After framing of issues, both the parties tendered their evidence. After closing of evidence of both the parties, the Trial Court on the application filed by the plaintiffs under Order 14 Rule 5 of C.P.C. amended the issue No.5 and framed additional issue Nos.7, 8 and 9 and passed the judgment after hearing the parties. The Trial Court did not find the existence of landlord-tenant relationship
but partly decreed the suit on the basis of title against this judgment and decree dated 08/08/2016 thereafter, both the parties preferred appeal. Learned Appellate Court heard the arguments and passed the order of remand directing the Trial Court to afford an opportunity to both the parties to lead evidence on the issue No.5, 7, 8 and 9 and re-decide the matter.
It is submitted by the learned counsel for the appellants that the impugned order is against the well settled principles of law. The learned Appellate Court has not even looked into the facts of the case. Issue No.7 relates to a legal question and is not subject to any evidence. Parties have already tendered their entire evidence on all other issues. The learned Appellate Court has further erred in setting aside the entire judgment without touching the findings given by the Trial Court. Hence, prayer has been made to set aside the impugned order and to direct the appellate Court to decide the appeal on merits.

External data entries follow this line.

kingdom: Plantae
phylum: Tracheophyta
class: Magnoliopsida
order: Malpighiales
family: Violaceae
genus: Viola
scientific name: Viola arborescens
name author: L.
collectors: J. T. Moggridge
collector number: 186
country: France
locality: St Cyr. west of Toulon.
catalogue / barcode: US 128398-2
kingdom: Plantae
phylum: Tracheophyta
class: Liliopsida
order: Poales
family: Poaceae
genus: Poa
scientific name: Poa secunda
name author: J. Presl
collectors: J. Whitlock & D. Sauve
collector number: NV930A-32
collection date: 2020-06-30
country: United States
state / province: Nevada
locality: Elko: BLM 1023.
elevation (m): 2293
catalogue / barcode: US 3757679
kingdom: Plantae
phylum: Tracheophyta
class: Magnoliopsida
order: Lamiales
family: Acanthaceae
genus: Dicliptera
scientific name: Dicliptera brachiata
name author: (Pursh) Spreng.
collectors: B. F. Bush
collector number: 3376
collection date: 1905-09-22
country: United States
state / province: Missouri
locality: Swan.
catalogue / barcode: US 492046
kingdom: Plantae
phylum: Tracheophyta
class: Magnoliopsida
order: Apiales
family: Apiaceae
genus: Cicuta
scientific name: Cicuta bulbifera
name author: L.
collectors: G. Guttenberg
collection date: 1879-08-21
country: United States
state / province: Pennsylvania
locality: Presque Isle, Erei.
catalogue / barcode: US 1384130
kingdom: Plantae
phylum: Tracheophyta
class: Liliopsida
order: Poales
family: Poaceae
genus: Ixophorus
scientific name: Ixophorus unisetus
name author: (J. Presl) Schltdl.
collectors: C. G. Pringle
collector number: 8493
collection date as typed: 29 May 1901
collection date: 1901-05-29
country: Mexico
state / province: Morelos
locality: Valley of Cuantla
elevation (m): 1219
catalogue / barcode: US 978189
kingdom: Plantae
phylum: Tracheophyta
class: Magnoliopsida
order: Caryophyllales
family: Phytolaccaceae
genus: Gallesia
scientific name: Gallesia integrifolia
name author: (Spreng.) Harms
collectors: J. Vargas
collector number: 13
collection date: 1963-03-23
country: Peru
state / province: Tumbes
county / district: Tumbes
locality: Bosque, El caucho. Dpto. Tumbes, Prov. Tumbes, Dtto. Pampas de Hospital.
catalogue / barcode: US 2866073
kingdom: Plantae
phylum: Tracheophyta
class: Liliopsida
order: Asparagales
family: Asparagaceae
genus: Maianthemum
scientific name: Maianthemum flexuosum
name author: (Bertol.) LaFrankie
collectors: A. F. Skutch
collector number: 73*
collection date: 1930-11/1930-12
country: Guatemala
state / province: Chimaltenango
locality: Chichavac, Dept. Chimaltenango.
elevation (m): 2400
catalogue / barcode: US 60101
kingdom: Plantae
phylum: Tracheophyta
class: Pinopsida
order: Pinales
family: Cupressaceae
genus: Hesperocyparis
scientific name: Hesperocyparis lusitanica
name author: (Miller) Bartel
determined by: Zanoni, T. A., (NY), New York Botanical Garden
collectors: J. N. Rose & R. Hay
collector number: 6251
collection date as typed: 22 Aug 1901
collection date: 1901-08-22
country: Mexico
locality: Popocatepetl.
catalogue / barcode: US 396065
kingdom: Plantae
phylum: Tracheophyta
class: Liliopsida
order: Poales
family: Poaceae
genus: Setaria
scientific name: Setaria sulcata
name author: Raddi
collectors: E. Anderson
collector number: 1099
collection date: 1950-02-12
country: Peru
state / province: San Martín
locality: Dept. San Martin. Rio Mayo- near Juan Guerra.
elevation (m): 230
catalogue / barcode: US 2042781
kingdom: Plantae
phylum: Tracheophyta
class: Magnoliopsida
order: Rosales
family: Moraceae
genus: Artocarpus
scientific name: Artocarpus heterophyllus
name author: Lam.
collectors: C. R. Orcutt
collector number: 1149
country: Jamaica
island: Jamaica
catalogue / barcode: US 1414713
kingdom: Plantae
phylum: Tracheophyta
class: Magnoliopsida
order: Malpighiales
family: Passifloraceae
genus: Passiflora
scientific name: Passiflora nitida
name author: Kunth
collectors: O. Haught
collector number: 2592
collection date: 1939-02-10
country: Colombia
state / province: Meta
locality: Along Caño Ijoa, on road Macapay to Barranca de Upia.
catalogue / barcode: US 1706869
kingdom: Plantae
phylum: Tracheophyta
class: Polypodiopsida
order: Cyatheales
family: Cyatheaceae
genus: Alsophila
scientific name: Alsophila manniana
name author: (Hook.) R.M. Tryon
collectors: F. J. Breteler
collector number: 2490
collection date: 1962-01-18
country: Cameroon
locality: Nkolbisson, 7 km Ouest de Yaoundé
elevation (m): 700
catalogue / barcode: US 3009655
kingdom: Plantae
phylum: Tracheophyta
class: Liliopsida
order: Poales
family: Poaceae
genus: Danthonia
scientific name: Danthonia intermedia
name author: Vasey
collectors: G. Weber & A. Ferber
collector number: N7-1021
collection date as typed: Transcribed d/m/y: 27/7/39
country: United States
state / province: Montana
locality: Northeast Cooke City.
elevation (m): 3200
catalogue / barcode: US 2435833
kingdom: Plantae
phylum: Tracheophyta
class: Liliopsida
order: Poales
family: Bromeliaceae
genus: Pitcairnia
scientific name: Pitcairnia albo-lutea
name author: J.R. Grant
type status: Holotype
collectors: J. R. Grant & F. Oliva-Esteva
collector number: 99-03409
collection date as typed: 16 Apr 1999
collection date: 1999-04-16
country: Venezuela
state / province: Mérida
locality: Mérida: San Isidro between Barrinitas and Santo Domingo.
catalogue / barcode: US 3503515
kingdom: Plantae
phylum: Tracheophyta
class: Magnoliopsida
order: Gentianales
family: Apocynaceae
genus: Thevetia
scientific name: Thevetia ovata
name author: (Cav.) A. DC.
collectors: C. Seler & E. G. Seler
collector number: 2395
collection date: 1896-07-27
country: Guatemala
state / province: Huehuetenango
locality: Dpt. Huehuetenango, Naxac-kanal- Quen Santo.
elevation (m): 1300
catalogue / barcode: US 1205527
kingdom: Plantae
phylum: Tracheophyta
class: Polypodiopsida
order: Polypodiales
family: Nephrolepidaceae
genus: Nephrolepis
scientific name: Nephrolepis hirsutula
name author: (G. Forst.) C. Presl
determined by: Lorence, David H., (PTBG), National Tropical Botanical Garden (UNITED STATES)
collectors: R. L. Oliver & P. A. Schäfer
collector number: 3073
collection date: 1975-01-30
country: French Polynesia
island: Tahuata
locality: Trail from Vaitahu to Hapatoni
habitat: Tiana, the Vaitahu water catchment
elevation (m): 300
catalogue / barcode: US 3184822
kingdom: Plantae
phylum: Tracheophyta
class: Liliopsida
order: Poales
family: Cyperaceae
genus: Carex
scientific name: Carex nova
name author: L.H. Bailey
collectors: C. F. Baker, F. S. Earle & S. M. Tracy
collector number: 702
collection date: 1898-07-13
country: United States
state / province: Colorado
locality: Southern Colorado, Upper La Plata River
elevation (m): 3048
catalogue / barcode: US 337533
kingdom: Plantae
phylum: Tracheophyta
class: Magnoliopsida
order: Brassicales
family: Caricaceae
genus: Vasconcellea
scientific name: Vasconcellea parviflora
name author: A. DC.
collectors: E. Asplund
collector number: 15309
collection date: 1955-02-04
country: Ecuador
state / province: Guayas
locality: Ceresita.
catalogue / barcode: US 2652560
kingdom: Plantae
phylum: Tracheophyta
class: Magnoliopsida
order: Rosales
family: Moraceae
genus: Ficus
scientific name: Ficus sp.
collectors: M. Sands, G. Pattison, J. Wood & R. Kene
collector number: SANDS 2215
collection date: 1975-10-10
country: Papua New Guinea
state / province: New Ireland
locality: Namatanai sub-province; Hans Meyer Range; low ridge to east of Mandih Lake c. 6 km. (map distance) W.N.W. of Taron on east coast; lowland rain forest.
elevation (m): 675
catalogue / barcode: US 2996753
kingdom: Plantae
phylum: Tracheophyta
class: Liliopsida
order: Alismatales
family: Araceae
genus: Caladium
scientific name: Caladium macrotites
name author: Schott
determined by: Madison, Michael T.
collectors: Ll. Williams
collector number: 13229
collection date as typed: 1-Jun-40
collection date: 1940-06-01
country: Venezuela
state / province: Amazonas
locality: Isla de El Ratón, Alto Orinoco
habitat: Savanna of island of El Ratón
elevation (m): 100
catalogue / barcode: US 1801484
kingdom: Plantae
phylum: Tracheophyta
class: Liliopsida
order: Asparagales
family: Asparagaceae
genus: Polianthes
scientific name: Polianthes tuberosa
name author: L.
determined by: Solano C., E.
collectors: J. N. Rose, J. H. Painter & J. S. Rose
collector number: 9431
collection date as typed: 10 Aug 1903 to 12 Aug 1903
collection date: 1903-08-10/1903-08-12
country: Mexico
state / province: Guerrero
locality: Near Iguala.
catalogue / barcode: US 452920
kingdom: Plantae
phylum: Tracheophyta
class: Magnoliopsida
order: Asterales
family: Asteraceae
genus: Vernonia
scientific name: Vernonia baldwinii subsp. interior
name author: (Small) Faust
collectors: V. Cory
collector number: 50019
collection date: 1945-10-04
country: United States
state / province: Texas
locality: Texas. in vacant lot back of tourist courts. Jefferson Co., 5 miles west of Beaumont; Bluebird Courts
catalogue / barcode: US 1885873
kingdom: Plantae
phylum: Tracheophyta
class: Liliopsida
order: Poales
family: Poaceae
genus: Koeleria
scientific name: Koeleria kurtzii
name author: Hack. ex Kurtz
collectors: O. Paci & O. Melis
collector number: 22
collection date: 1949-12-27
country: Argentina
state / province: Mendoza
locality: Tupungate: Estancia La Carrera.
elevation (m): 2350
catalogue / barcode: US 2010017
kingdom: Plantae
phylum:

The learned counsel on behalf of the respondents have supported the order of remand.
It is an admitted fact that no party has amended or added his pleadings after framing of issues and the pleadings in respect of additional issues are already contained in their respective plaint and written statements. From the perusal of the record of the Trial Court, it is apparent that the parties have tendered their entire evidence considering their pleadings or in the light of their pleadings. The issue Nos.5 and 7 are directly related to each other and on the facts relating to these issues, parties have already led their detailed evidence. In such a situation, the
addition of issues was a mere formality. The evidence regarding the additional issues is already on record and no additional evidence in this regard is required. It is also worth mentioning that issue Nos.8 and 9 have been decided by the Trial Court against the plaintiffs and there is no prayer made by the plaintiffs to remand the matter.
Thus, in the present case, undisputedly the pleadings and evidence of both the sides are available on issue Nos.5, 7, 8 and 9. Hence, the appellate Court should have decided the appeal on merits. But instead of deciding the same, it has remanded the case in toto. It is settled law that where evidence on record is sufficient, the appellate Court should determine the case finally. It is not a healthy practice to remand a case to the Trial Court unless it is necessary to do so as it makes the parties to wait for final decision of their case for a period which is avoidable.
In view of the above, the impugned order of the appellate court is not sustainable and deserves to be set aside.
Consequently, this appeal is allowed and the impugned order of the appellate Court is set aside and the appellate Court is directed to decide the appeal on merits.
Parties are directed to remain personally present in the concerned Appellate Court on 25/04/2024.